» **TASK TO COMPLETE**: Start at the line with "Načítám data..." in the records below, stop at the line with "August 31, 2015 at 3:07 pm", and return every line in that span exactly, the two end lines included.

(Dataset entries)
Segment Open
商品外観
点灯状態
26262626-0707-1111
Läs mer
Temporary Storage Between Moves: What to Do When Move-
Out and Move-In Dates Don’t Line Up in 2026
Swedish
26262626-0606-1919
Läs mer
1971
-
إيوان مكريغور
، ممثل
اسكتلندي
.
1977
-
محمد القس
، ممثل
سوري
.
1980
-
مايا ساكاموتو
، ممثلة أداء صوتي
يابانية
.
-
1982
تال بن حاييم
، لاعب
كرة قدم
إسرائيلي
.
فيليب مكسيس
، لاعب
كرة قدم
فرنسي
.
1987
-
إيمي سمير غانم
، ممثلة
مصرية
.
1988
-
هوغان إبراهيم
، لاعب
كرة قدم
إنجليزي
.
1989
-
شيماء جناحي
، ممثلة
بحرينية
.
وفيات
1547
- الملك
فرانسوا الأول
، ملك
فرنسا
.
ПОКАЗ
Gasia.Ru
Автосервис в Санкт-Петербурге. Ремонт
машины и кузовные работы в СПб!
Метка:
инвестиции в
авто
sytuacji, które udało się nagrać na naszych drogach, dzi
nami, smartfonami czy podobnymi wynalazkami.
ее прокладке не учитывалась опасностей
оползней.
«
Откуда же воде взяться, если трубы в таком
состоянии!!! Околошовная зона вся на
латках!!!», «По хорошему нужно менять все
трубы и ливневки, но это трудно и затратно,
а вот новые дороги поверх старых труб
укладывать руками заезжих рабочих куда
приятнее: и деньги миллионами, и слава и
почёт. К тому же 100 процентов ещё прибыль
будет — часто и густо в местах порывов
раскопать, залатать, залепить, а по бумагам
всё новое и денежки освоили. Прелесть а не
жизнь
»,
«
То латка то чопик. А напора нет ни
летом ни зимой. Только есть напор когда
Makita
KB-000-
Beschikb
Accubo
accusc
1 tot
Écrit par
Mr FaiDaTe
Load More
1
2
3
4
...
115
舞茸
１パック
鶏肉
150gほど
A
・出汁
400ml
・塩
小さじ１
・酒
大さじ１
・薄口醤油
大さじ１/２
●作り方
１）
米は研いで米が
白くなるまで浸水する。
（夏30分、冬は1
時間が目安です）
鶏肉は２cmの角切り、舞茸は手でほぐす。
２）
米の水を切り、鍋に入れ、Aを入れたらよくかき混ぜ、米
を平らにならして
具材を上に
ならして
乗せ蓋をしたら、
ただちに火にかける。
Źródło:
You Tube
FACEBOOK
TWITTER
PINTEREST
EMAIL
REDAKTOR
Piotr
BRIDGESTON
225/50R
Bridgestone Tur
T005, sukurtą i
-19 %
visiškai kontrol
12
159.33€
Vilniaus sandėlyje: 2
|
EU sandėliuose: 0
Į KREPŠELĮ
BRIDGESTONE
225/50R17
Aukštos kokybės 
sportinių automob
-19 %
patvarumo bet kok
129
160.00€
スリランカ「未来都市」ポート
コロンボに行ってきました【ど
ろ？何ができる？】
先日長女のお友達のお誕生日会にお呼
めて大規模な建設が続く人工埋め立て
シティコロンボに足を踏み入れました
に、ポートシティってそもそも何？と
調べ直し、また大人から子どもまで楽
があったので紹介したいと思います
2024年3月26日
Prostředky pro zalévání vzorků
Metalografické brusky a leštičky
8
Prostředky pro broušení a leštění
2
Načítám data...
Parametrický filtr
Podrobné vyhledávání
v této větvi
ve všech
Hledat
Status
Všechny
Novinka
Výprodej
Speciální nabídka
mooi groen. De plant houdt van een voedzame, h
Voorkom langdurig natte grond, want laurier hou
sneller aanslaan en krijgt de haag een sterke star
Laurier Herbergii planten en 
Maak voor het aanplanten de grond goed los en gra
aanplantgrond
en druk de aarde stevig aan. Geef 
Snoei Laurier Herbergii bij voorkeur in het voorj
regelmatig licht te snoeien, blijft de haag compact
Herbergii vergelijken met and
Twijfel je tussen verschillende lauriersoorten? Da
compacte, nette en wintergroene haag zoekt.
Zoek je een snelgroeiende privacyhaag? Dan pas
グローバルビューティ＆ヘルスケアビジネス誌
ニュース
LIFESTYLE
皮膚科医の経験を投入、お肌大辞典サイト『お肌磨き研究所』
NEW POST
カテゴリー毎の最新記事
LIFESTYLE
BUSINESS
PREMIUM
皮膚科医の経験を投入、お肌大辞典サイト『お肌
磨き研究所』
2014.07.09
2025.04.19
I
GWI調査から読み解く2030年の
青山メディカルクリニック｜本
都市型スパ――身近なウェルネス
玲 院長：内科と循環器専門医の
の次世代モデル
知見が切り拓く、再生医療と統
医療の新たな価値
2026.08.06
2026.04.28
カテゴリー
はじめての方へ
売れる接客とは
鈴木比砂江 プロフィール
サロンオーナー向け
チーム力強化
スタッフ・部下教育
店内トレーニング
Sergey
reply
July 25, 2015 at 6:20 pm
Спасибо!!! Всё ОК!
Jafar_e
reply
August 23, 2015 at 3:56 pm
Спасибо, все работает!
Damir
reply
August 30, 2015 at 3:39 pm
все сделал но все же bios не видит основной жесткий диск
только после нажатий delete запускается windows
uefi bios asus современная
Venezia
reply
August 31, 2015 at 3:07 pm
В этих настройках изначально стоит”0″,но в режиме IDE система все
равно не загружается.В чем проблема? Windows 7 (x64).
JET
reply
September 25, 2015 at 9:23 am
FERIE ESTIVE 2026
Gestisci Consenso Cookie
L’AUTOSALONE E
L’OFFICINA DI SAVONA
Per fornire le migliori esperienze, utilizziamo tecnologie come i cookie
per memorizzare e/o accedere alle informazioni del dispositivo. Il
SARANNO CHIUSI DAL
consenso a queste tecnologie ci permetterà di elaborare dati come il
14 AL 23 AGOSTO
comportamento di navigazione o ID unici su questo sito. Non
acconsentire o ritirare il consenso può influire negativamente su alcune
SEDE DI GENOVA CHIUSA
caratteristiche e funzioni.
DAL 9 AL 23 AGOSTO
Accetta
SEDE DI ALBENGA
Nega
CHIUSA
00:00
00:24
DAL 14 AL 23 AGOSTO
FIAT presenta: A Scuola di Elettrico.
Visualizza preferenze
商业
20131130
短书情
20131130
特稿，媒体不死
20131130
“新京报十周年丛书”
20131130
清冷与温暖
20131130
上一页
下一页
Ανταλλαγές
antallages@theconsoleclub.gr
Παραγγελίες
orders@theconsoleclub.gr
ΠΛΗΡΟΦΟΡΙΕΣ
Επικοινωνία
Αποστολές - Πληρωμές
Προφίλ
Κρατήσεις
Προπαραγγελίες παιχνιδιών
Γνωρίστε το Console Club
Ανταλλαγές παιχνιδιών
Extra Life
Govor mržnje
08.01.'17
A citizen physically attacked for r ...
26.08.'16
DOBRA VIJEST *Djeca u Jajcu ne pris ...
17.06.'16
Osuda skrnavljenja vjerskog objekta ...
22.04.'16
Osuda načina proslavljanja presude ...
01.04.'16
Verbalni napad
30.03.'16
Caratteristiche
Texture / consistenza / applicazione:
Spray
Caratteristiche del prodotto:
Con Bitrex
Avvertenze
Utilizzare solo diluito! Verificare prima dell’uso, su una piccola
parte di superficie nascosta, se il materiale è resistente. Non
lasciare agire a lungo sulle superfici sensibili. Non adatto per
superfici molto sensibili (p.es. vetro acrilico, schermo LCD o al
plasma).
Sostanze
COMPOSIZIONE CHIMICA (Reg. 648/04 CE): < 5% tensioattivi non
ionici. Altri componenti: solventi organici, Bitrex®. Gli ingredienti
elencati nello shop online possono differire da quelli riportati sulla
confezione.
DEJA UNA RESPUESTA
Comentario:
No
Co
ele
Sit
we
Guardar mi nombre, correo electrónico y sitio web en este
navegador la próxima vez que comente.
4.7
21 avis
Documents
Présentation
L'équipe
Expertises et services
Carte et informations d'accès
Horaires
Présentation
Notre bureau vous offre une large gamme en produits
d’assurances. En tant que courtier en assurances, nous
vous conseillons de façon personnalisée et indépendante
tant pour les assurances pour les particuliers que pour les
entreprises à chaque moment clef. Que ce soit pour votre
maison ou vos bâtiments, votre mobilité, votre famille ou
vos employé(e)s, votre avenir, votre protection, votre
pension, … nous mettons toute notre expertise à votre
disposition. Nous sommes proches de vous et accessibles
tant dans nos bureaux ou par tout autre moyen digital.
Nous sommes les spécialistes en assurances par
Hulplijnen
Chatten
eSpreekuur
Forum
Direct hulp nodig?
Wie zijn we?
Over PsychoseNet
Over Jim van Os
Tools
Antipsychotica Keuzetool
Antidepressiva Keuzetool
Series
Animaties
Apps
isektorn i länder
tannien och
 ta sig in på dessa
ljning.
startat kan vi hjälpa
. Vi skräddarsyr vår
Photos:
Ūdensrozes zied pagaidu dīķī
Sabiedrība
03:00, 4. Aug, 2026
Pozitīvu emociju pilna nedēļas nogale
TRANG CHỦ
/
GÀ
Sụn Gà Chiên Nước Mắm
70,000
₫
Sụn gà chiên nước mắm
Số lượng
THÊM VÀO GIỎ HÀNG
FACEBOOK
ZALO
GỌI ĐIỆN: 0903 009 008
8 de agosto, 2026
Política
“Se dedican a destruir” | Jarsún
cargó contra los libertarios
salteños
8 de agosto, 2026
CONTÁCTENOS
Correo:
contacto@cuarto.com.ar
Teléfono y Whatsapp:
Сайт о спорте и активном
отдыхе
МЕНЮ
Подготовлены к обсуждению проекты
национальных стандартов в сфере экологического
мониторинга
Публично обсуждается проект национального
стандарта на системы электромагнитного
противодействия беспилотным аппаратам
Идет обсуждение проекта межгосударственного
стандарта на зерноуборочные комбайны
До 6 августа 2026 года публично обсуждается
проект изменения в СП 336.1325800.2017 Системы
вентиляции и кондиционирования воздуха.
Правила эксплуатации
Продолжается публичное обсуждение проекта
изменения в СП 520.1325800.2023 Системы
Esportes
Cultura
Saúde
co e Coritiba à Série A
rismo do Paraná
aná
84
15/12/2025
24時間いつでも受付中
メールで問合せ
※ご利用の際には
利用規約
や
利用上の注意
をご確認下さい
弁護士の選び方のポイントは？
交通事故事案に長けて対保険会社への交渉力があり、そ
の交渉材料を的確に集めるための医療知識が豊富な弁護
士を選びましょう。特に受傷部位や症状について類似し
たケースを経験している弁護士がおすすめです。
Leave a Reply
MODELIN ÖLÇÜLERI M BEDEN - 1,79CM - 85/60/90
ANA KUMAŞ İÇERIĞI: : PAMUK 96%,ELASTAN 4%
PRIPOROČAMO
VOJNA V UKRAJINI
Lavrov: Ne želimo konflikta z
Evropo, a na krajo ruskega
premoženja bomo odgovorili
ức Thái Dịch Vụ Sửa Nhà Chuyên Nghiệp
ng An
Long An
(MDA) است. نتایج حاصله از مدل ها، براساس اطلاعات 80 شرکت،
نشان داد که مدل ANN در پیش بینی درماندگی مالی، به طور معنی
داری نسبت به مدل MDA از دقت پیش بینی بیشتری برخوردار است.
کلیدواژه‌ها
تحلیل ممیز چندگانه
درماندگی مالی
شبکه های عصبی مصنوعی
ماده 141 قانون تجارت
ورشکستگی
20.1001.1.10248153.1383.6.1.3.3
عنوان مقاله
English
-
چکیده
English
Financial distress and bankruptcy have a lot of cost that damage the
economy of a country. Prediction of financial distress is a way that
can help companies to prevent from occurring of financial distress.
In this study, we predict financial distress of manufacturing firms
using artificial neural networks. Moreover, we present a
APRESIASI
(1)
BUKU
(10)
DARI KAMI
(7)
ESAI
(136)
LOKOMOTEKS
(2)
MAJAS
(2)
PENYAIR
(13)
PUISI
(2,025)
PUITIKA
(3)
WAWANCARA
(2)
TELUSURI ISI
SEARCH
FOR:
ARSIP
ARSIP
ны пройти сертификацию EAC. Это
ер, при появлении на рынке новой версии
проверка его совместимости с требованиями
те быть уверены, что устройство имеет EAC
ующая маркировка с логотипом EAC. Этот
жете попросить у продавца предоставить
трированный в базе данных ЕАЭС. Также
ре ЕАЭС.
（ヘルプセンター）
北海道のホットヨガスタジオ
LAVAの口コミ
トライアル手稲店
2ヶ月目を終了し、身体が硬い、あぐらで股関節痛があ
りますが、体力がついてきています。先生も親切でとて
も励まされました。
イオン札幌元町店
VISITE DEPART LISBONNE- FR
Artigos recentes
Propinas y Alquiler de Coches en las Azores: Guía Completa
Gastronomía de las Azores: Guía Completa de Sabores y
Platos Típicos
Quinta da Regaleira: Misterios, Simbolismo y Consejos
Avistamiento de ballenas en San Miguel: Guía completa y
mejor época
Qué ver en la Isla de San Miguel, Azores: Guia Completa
Segment Closed
» **SOLUTION TO THE EXERCISE**:
Načítám data...
Parametrický filtr
Podrobné vyhledávání
v této větvi
ve všech
Hledat
Status
Všechny
Novinka
Výprodej
Speciální nabídka
mooi groen. De plant houdt van een voedzame, h
Voorkom langdurig natte grond, want laurier hou
sneller aanslaan en krijgt de haag een sterke star
Laurier Herbergii planten en 
Maak voor het aanplanten de grond goed los en gra
aanplantgrond
en druk de aarde stevig aan. Geef 
Snoei Laurier Herbergii bij voorkeur in het voorj
regelmatig licht te snoeien, blijft de haag compact
Herbergii vergelijken met and
Twijfel je tussen verschillende lauriersoorten? Da
compacte, nette en wintergroene haag zoekt.
Zoek je een snelgroeiende privacyhaag? Dan pas
グローバルビューティ＆ヘルスケアビジネス誌
ニュース
LIFESTYLE
皮膚科医の経験を投入、お肌大辞典サイト『お肌磨き研究所』
NEW POST
カテゴリー毎の最新記事
LIFESTYLE
BUSINESS
PREMIUM
皮膚科医の経験を投入、お肌大辞典サイト『お肌
磨き研究所』
2014.07.09
2025.04.19
I
GWI調査から読み解く2030年の
青山メディカルクリニック｜本
都市型スパ――身近なウェルネス
玲 院長：内科と循環器専門医の
の次世代モデル
知見が切り拓く、再生医療と統
医療の新たな価値
2026.08.06
2026.04.28
カテゴリー
はじめての方へ
売れる接客とは
鈴木比砂江 プロフィール
サロンオーナー向け
チーム力強化
スタッフ・部下教育
店内トレーニング
Sergey
reply
July 25, 2015 at 6:20 pm
Спасибо!!! Всё ОК!
Jafar_e
reply
August 23, 2015 at 3:56 pm
Спасибо, все работает!
Damir
reply
August 30, 2015 at 3:39 pm
все сделал но все же bios не видит основной жесткий диск
только после нажатий delete запускается windows
uefi bios asus современная
Venezia
reply
August 31, 2015 at 3:07 pm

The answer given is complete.